15.
Mais ici, peut-être, cette présomption humaine qui ignore la justice de Dieu et qui voudrait être à elle-même sa propre justification, applaudira à ces paroles de l'Apôtre: « Nul homme ne sera justifié par, la loi », prétendant que la loi se borne à nous montrer ce que nous devons faire, ou ce que nous devons éviter, de telle sorte que la volonté, par ses propres forces, accomplit ces prescriptions de la loi et se justifie elle-même, non point par l'autorité de la loi., mais par son libre arbitre. Mais, ô homme , remarquez donc ce qui suit : « Maintenant la justice de Dieu sans la loi, a été manifestée, elle a été attestée par la loi et par les prophètes ». A moins que vous ne soyez frappés de surdité, n'entendez-vous pas : « La justice de Dieu a été manifestée?» Cette justice est ignorée de tous ceux qui veulent établir leur justice propre, et ils repoussent cette oeuvre divine par excellence1. « La justice de Dieu », dit l'Apôtre, « a été manifestée »; il ne dit pas la justice de l'homme, ou la justice de la volonté propre. Il ne parle que de « la justice de Dieu », non pas de celle qui forme l'attribut. essentiel de Dieu, mais de celle dont Dieu revêt l'homme, lorsqu'il justifie l'impie. Cette justice est attestée par la loi et par les Prophètes; car la loi et les Prophètes lui rendent témoignage. La loi d'abord, car en commandant, en menaçant et en ne justifiant personne, elle fait assez connaître que c'est Dieu qui justifie l'homme par le secours et la grâce de l'Esprit-Saint. Les Prophètes ensuite, parce que la venue du Sauveur a réalisé ce qu'ils avaient prédit.

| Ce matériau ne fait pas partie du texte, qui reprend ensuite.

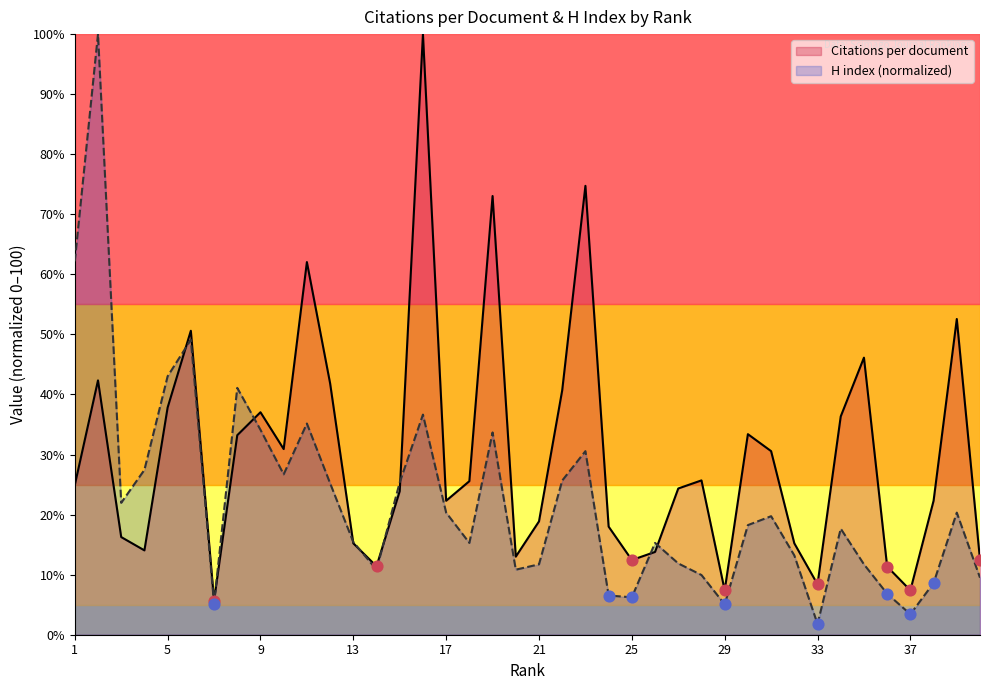

Which series contains the lowest Y value?

H index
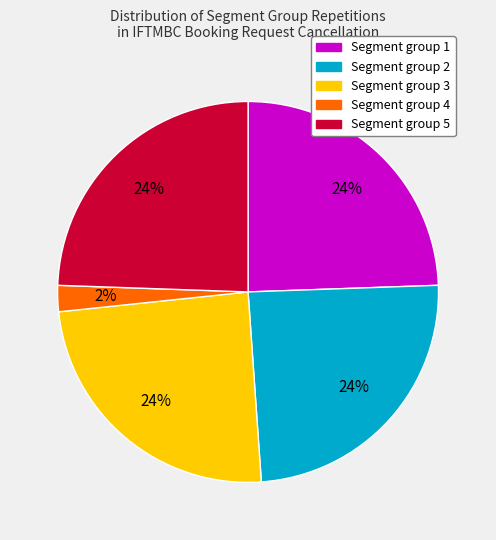

To the nearest percent, what portion does Segment group 3 represent?

24%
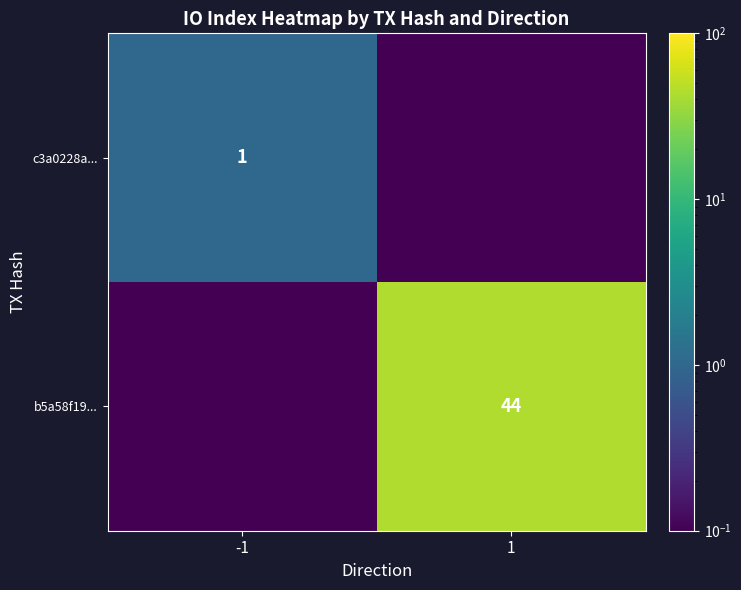

The b5a58f19... series shows 73.7 at 1. True or false?

False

Aussi l'Apôtre ajoute aussitôt . « La justice de Dieu par la foi de Jésus-Christ », c'est-à-dire dire par la foi qui nous fait croire en Jésus-Christ. En parlant de la foi de Jésus-Christ nous n'entendons certes pas la foi par laquelle Jésus-Christ croit; de même la justice de Dieu ne signifie pas la justice par laquelle Dieu est juste. Il s'agit, en réalité, de notre foi et de notre justice, et pourtant nous disons la justice de Dieu et la foi de Jésus-Christ, parce que c'est de Dieu et de Jésus-Christ que nous recevons la justice et la foi. Ce qui a été manifesté, c'est donc la justice de Dieu sans la loi, ce qui ne veut pas dire qu'elle ait été manifestée sans la loi. En effet, comment pourrait-elle avoir été attestée par la loi. si elle avait été manifestée sans la loi? Nous appelons donc justice de Dieu sans la loi celle que Dieu, par l'esprit de grâce, confère au fidèle sans le secours de la loi, c'est-à-dire à celui qui croit sans être aidé par la loi. Est-ce que par la loi Dieu ne montre pas à l'homme sa faiblesse, afin de le déterminer à chercher, par la foi, son refuge et sa guérison dans son infinie miséricorde?
Il a été dit de la sagesse divine « qu'elle porte sur sa langue la loi et la miséricorde2» ; la loi, pour rendre coupables les orgueilleux, et la miséricorde pour justifier les humbles. Donc « cette justice de Dieu par la foi de Jésus-Christ, est donnée à tous ceux qui croient en lui, car il n'y a aucune distinction parmi les hommes. En effet, tous ont péché et ont besoin de la gloire de Dieu » et non de leur propre gloire. Qu'ont-ils donc, qu'ils ne l'aient reçu ? Et s'ils l'ont reçu, pourquoi s'en glorifient-ils comme s'ils ne l'avaient pas reçu3? Ils ont donc besoin de la gloire de Dieu, et voyez la suite : « Etant justifiés gratuitement par sa grâce4 », ils ne sont donc justifiés ni par la loi, ni par leur propre volonté; mais « ils sont justifiés gratuitement par sa grâce », non pas, sans doute, en ce sens que notre volonté y reste entièrement étrangère; il suffit que sa faiblesse soit manifestée par la loi, afin que la grâce guérisse la volonté, et que la volonté guérie accomplisse la loi, sans qu'elle soit pour cela constituée sous le joug de la loi ou qu'elle ait besoin de la loi.